Task list
A. List every phrase in the parenting excerpt that refers to religion.
B. Reproduce the part of the parenting excerpt starting at "When it comes" and ending at "they were right.".

Document segment Block Start

When it comes to parenting, like most newbies facing milestones with their first-born children, the first place I looked to was my own parents as an example of what to do (or not to do). My parents made the decision in the 1980’s to bypass the public school directly across the street and send my older sister and I to the Catholic school a few blocks over. They weren’t the least concerned about our relationship with the Lord honestly, but did feel like it was the safer option at the time and that a little body and blood of Christ was cool if it meant overall a better education. Looking back decades later, I must admit they were right.

Document segment Block End
Records Block Start

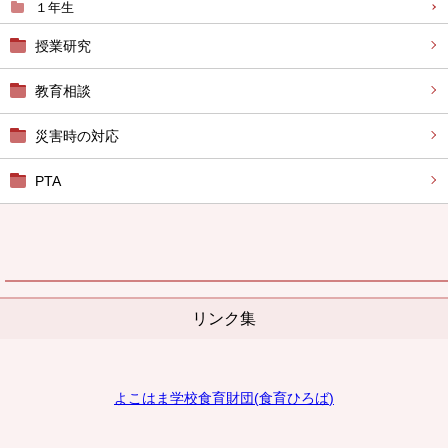
１年生
授業研究
教育相談
災害時の対応
PTA
リンク集
よこはま学校食育財団
(
食育ひろば
)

Records Block End

Outputs by task
A.
Catholic school
the Lord
body and blood of Christ

B.
When it comes to parenting, like most newbies facing milestones with their first-born children, the first place I looked to was my own parents as an example of what to do (or not to do). My parents made the decision in the 1980’s to bypass the public school directly across the street and send my older sister and I to the Catholic school a few blocks over. They weren’t the least concerned about our relationship with the Lord honestly, but did feel like it was the safer option at the time and that a little body and blood of Christ was cool if it meant overall a better education. Looking back decades later, I must admit they were right.